The boxing card was at the Chinook Winds Casino, and Chinook Winds’ idea of a media work room was to stuff the reporters into a meeting room across the hall from the ballroom that served as the makeshift boxing arena. After the Harding fight, the reporters repaired to their “work room,” only to find that it also was being used as Butterbean’s dressing room.

He was famous by that time, a boxing novelty act adored by the public for his everyman persona. Well, if every man was bald and weighed 400 pounds or so.

So, while we were busy working on stories about the local novelty that was Harding, Butterbean was busy preparing for his fight with a little shadow boxing. Trying to wax lyrically on deadline to a soundtrack of PFFFT-UGH-PFFFT-SHHHPP-PFFFT isn’t the easiest task in the world, but, hey, we’re trained professionals.

Anyway, Butterbean is warming up, and making small talk with reporters, and sitting down at our table to autograph a stack of 8-by-10 glossy photos, and he comes across as just about the most personable and engaging world-famous 400-pounder who beats people up that I’ve ever shared a dressing room with.

Moments later, Butterbean walks across the hall to the arena to be greeted by copious cheers. We can hear the introductions and the bell and the sounds of the fight:

YAYYYY

HZZZAAAHHHH

OHHHHHHHHHHHHH!

“AND THE WINNER, AT 54 SECONDS OF THE FIRST ROUND . . . BUTTERBEAN!”
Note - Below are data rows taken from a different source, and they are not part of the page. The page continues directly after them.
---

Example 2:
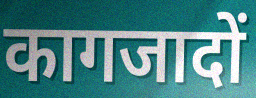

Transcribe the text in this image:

कागजादों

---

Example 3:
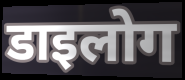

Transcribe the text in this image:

डाइलोग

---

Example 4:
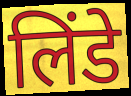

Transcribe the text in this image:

लिंडे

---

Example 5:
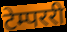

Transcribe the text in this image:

टेम्पररी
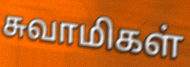
சுவாமிகள்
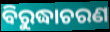
ବିରୁଦ୍ଧାଚରଣ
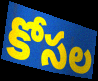
కోసల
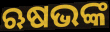
ଋଷଭଙ୍କ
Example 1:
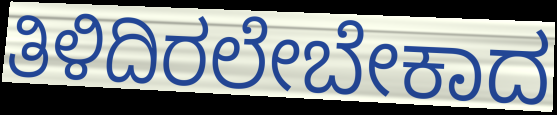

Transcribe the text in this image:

ತಿಳಿದಿರಲೇಬೇಕಾದ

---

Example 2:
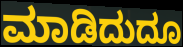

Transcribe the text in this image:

ಮಾಡಿದುದೂ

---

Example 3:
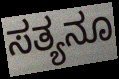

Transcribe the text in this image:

ಸತ್ಯನೂ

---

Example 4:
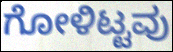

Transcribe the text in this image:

ಗೋಳಿಟ್ಟವು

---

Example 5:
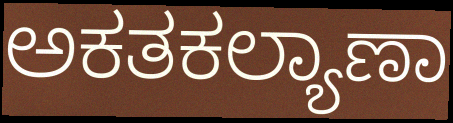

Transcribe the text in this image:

ಅಕತಕಲ್ಯಾಣಾ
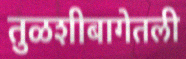
तुळशीबागेतली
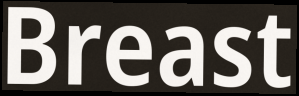
Breast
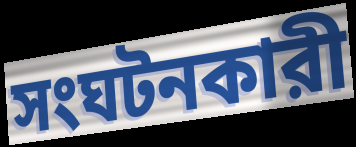
সংঘটনকারী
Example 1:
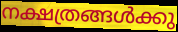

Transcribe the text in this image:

നക്ഷത്രങ്ങൾക്കു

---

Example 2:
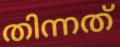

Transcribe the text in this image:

തിന്നത്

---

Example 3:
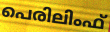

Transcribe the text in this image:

പെരിലിംഫ്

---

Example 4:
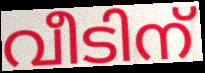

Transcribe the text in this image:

വീടിന്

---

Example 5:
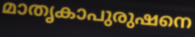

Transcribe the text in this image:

മാതൃകാപുരുഷനെ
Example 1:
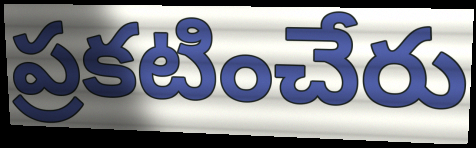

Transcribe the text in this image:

ప్రకటించేరు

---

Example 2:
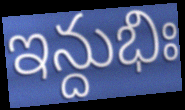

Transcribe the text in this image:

ఇన్దుభిః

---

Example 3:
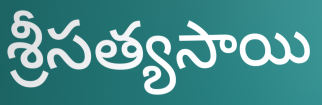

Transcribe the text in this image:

శ్రీసత్యసాయి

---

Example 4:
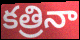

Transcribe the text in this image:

కత్రినా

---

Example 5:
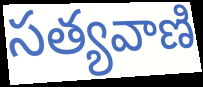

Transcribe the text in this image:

సత్యవాణి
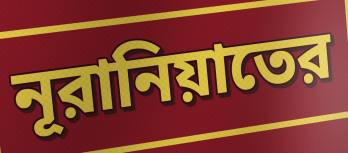
নূরানিয়াতের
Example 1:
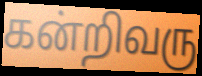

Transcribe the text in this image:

கன்றிவரு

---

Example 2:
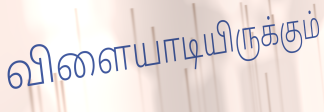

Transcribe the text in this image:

விளையாடியிருக்கும்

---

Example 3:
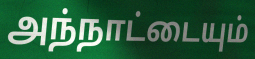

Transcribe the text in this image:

அந்நாட்டையும்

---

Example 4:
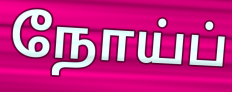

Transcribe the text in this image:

நோய்ப்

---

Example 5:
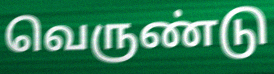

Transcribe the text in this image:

வெருண்டு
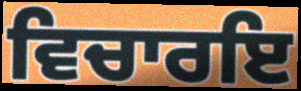
ਵਿਚਾਰਇ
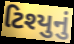
ટિશ્યુનું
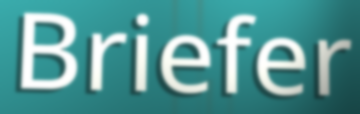
Briefer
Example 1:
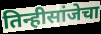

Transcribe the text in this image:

तिन्हीसांजेचा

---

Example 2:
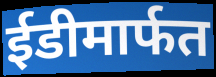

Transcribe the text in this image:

ईडीमार्फत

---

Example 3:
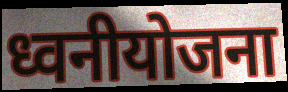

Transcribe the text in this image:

ध्वनीयोजना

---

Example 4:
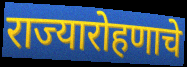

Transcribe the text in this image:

राज्यारोहणाचे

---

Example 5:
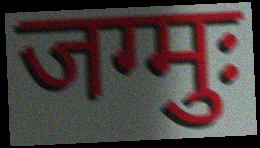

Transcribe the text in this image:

जग्मुः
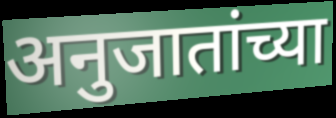
अनुजातांच्या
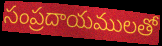
సంప్రదాయములతో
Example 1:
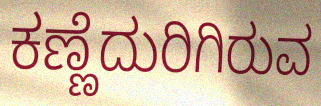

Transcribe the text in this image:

ಕಣ್ಣೆದುರಿಗಿರುವ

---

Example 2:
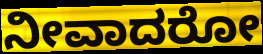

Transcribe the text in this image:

ನೀವಾದರೋ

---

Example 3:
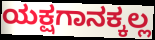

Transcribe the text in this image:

ಯಕ್ಷಗಾನಕ್ಕಲ್ಲ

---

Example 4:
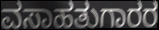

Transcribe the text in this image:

ವಸಾಹತುಗಾರರ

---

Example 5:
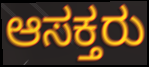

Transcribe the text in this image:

ಆಸಕ್ತರು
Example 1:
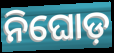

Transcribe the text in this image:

ନିଘୋଡ଼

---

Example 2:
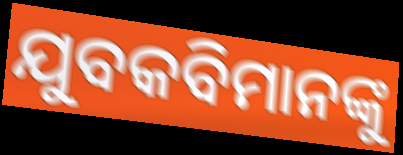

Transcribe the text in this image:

ଯୁବକବିମାନଙ୍କୁ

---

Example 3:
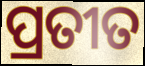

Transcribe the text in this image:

ପ୍ରତୀତ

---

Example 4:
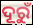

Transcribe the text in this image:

ଦୂରୁଁ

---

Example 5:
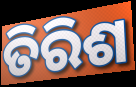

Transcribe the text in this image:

ତିରିଶ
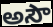
అసౌ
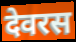
देवरस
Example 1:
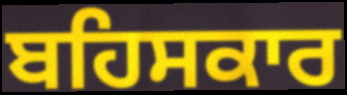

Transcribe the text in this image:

ਬਹਿਸਕਾਰ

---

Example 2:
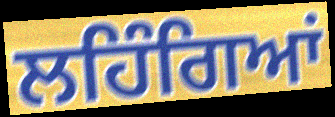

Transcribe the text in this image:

ਲਹਿੰਗਿਆਂ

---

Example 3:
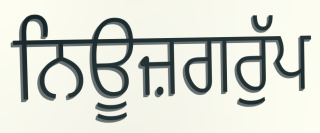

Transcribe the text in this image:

ਨਿਊਜ਼ਗਰੁੱਪ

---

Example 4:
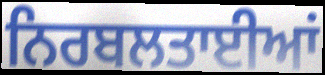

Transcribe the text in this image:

ਨਿਰਬਲਤਾਈਆਂ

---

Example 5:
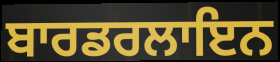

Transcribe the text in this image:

ਬਾਰਡਰਲਾਇਨ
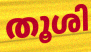
തൂശി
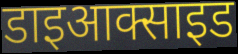
डाइआक्साइड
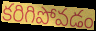
కరిగిపోవడం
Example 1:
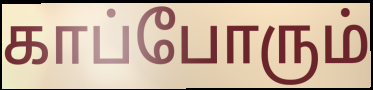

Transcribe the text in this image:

காப்போரும்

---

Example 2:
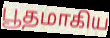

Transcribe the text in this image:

பூதமாகிய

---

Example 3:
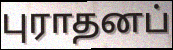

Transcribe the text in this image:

புராதனப்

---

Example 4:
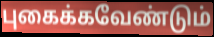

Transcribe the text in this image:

புகைக்கவேண்டும்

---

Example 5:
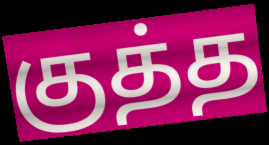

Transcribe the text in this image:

குத்த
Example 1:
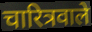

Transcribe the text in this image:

चारित्रवाले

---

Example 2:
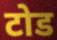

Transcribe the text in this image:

टोड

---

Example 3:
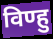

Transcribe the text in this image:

विण्हु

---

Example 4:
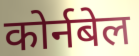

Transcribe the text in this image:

कोर्नबेल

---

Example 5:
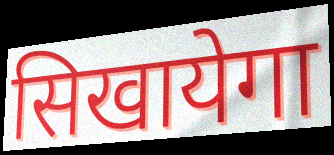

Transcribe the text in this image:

सिखायेगा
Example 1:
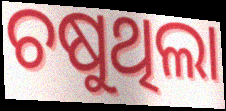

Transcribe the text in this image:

ଚଷୁଥିଲା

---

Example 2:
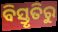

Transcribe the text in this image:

ବିସ୍ତୃତିରୁ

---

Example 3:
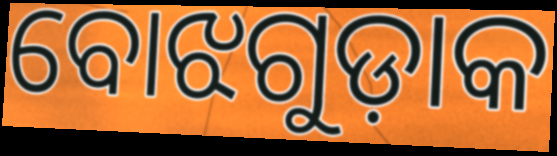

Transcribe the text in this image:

ବୋଝଗୁଡ଼ାକ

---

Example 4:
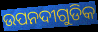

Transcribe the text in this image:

ଉପନଦୀଗୁଡିକ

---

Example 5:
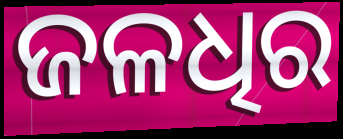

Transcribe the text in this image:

ଜଳଧିର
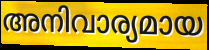
അനിവാര്യമായ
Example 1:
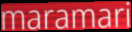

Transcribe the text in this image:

maramari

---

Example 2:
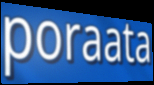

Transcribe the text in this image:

poraata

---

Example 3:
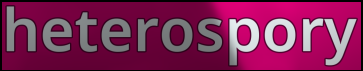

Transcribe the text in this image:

heterospory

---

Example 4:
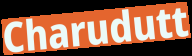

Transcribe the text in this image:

Charudutt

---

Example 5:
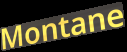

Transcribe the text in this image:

Montane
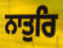
ਨਾਤੁਰਿ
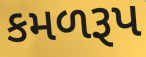
કમળરૂપ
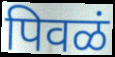
पिवळं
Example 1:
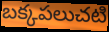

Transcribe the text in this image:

బక్కపలుచటి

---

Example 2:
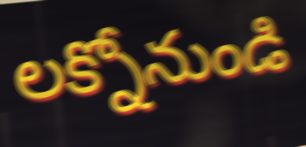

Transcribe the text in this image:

లక్నోనుండి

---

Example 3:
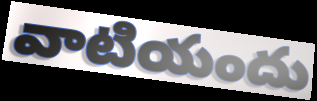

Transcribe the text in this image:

వాటియందు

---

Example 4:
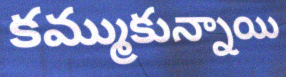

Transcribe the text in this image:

And then he came back, engaging as ever and none the worse for wear.

I was reminded of all that a couple weeks ago, when Sports Illustrated included a feature about Butterbean in its “Where Are They Now?” issue. He’s back in Alabama, returning to the roots that sprouted one of the most unlikely boxing careers in history, and he sounds just as likable as he was 10 years ago.